I am honored and blessed to have been invited to be considered for settled ministry at The Unitarian Society: a Unitarian Universalist Congregation of East Brunswick, NJ. Beginning Saturday, I will spend nine days with the congregation in all manner of gatherings. Yes, we will gather together on Sunday more to worship and I just might play an important role in that activity, but we will also gather for a Mystery Pals luncheon, and I will hang with some Buddhists and with some humanists. I will spend time with young ones and older ones and ones in-between. With folks whose passions run the gamut from social justice to finance to worship to welcoming. I will eat lots of food with all sorts of folks, including the Women’s Group and all manner of committees. There will be art, there will be minor league baseball, there will be walking on a boardwalk, there will be something both spring-y and sensational.
This is not a done deal, which I mention out of my respect for Unitarian Universalist polity and the power of the people in choosing their minister. At the very end of our nine days together, after the second time I have preached in their beautiful sanctuary, I will remove myself from their presence and they will participate in this, their corner of the vast universe, by voting to call me as their minister.
Margaret Wheatley, quantum theologian, says that there is a “participatory nature of the Universe” and I concur. It is in our nature to participate, to co-create, rather than be acted upon, to only be recipients (or only be enactors). So when a Unitarian Universalist congregation participates through a democratic process that requires its members to show up and cast their lot (or not) with a new minister, this is the same energy as when a new quasar is being born.
Before we get to that last thing, mostly what I am looking forward to (besides all of it) is the chance to get to know people. The chance to hear stories of peoples’ lives. I was recently re-listening to an interview with the Civil Rights activist Vincent Harding and he said this about our human need for storytelling:
There is something deeply built into us that needs story itself. That story is a source of nurture that we cannot become really true human beings for ourselves and for each other without story. And to find ways in which to tell it, to share it, to create it, to encourage younger people to create their own story.
I know that I won’t retain all the stories, but I do believe that traces of everything that is shared with me will stay with me as we begin to build our shared ministry together. I have learned about myself that typically I must hear something at least twice for it to stick in my brain. I have moved away from chastising myself for not getting things sooner, to laughing with myself that it’s just the way my brain works.
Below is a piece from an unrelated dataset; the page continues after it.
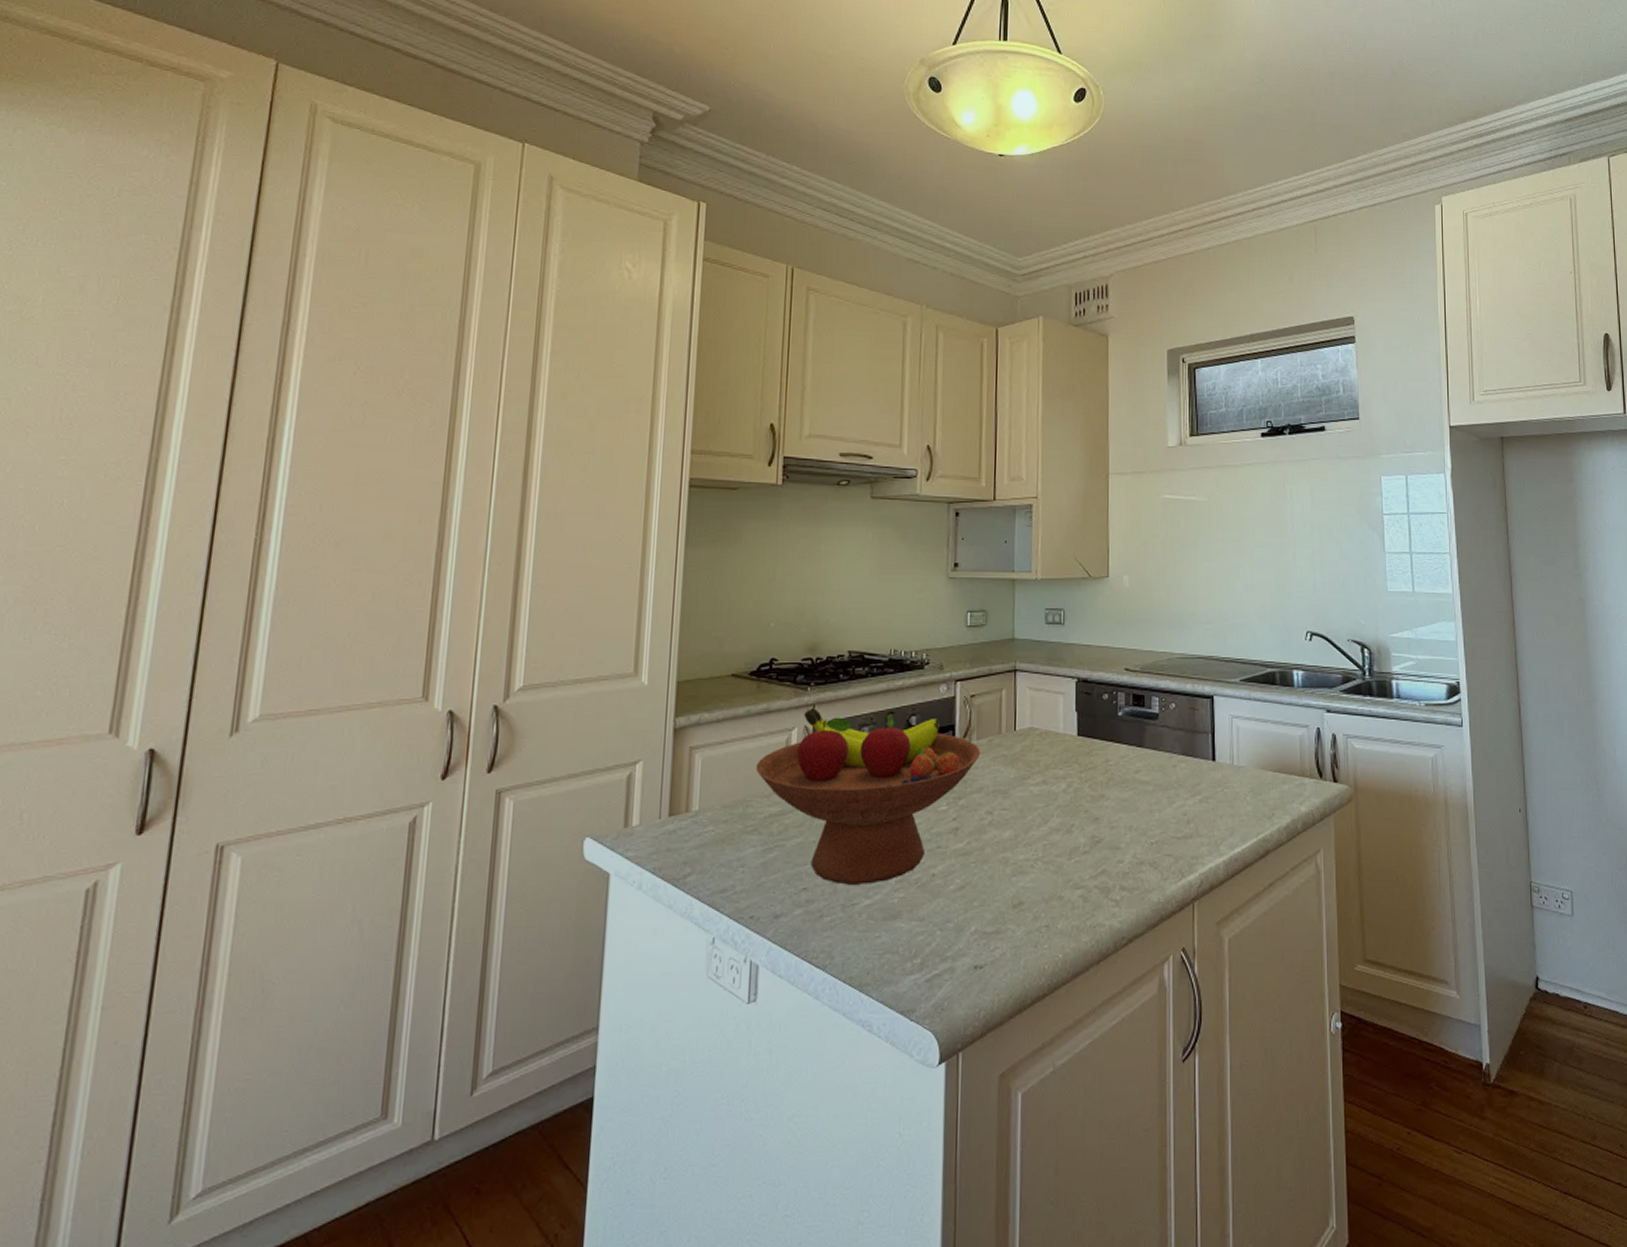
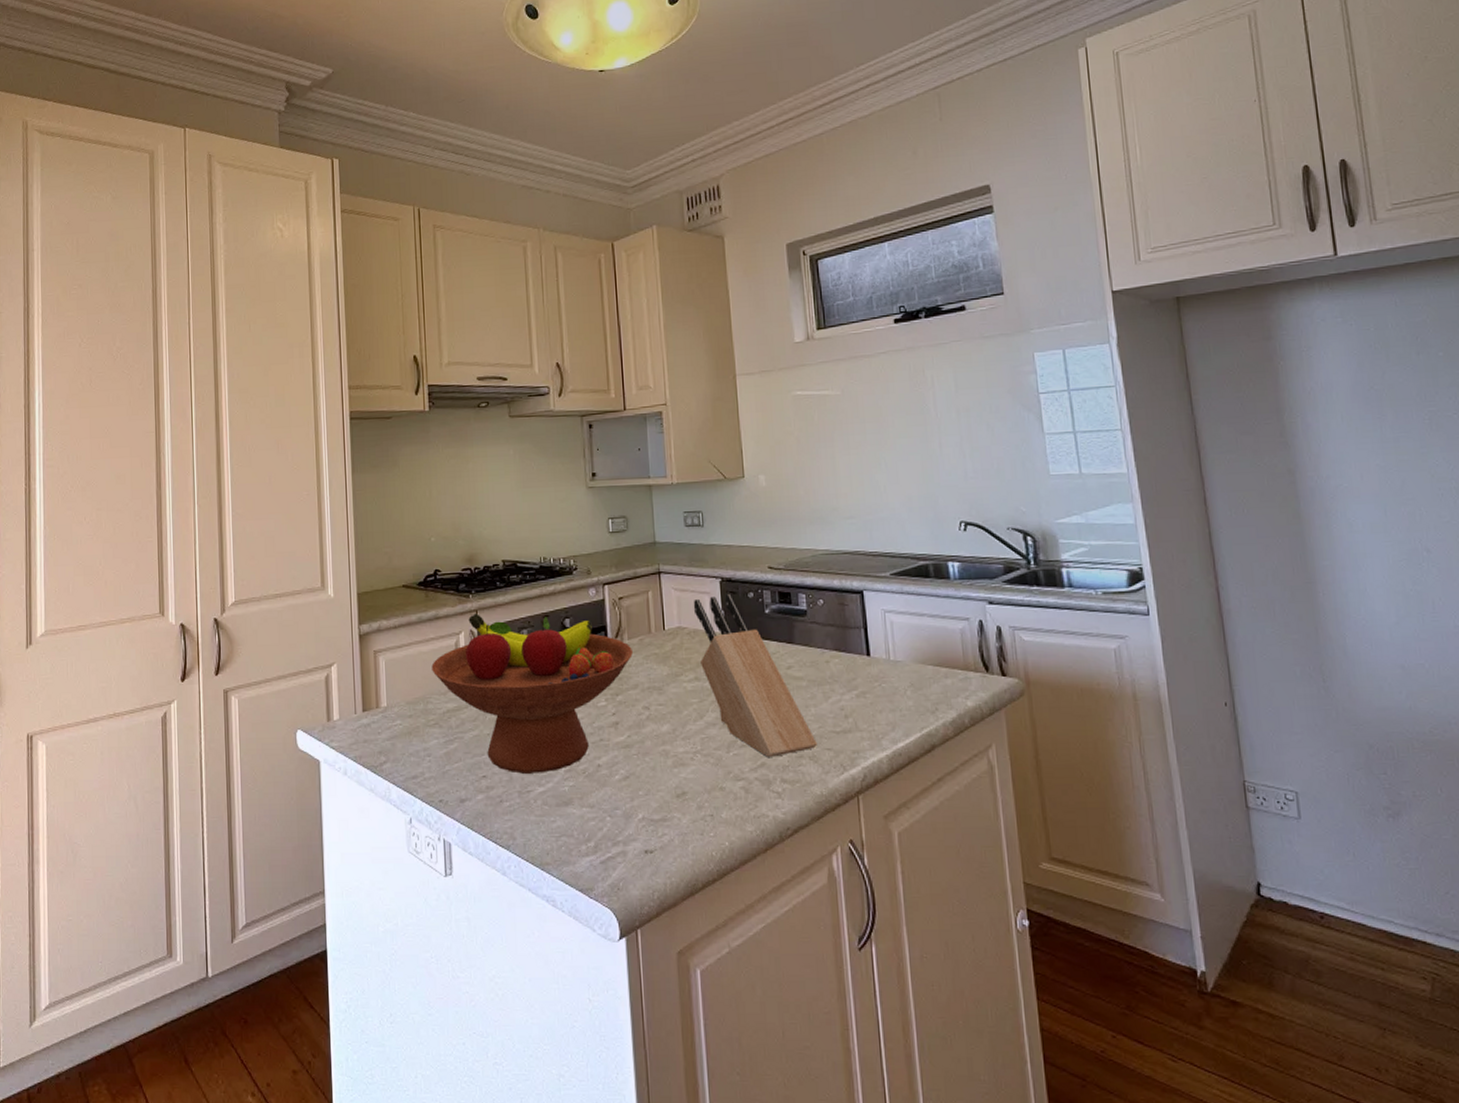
knife block: none [1047,694,1158,864] -> present [693,593,817,757]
So a couple will end up telling me more than once how they met. And though some names and faces will stick, not all of them. I know I won’t remember at all what town folks live in, because the geographical context is an unfamiliar terrain. Still, I have great confidence that even if I don’t remember which committee a person sits on, or which pressing issue keeps them awake at night, the spark of connection that we make will be easily rekindled so that our next conversations and next encounters will catch fire all that more quickly.
And perhaps the stories we make together, in the coming years, will burn with the brightness of a thousand suns. May it be so.